Drobo 5N – first impressions

Drobo5nToday was ‘new toy day’ in my office, as I took delivery of a new Drobo 5N (~$600 on Amazon).  I loaded it with three 2TB WD ‘red’ drives and a 32GB SSD accelerator drive and got to work.

Think of the Drobo 5N as a giant hard disk on your network (access it like any network share), with the added benefit of having redundancy in case of drive failures.  For example, I have three 2TB drives in mine, and it’s able to tolerate the failure of one drive, meaning I have 4TB usable space.  Pretty straightforward (but still not substitute for regular backups to an external USB drive!).  By creating different ‘shares’ (like folders on a drive), and creating user accounts on the Drobo, you can control access on a user by user basis.

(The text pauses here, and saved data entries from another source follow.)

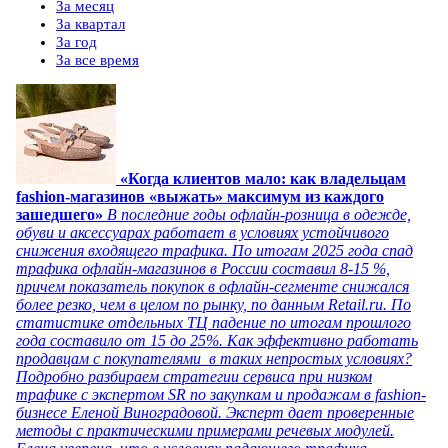
За месяц
За квартал
За год
За все время
«Когда клиентов мало: как владельцам
fashion-магазинов «выжать» максимум из каждого
зашедшего»
В последние годы офлайн-розница в одежде,
обуви и аксессуарах работает в условиях устойчивого
снижения входящего трафика. По итогам 2025 года спад
трафика офлайн-магазинов в России составил 8-15 %,
причем показатель покупок в офлайн-сегменте снижался
более резко, чем в целом по рынку, по данным Retail.ru. По
статистике отдельных ТЦ падение по итогам прошлого
года составило от 15 до 25%. Как эффективно работать
продавцам с покупателями в таких непростых условиях?
Подробно разбираем стратегии сервиса при низком
трафике с экспертом SR по закупкам и продажам в fashion-
бизнесе Еленой Виноградовой. Эксперт дает проверенные
методы с практическими примерами речевых модулей.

I was really impressed with the initial unboxing…Apple users will feel right at home here (except the box and packing materials are black, not white!).  Very nice presentation, and the real surprise was that rather than being wrapped in a plastic bag inside, the Drobo 5N was tucked nicely inside a reusable cloth shopping bag (black, of course)!  Apart from the external cardboard box and a smaller one inside, the only other packing materials were two vacuum formed plastic inserts which were nicely marked for recycling.  I love seeing companies pay attention to the little details like they’ve obviously done here.

It took a little bit to get to a usable state, though that was mostly just waiting for it to configure itself…not surprising considering the storage space here, and not a big deal at all as user intervention was not needed.  After that, it was a simple matter of setting up shares and users.  All in all, great product so far…I’ll report back on it after using it for a while, as well as compare it to my other NAS drives, an HP Windows Home Server and an older Netgear ReadyNAS NV+.

UPDATE – mapping network drives was a bit odd with this.  At first I tried doing it with the normal Windows 7  ‘map network drive’ function but had some permission errors…so I then used the Drobo dashboard software to map the drives and sync the shares with my existing NAS.  The mapping didn’t reconnect next time I logged in to Windows…but I was then able to use the traditional ‘map network drive’ in Win7 and that’s working now.  Not quite sure what was going on before.  Apart from that, there’s little to report.  The Drobo 5N just sits quietly (very, very quietly) with a few pretty glowing green lights and serves up files when needed.  Exactly what it’s supposed to do.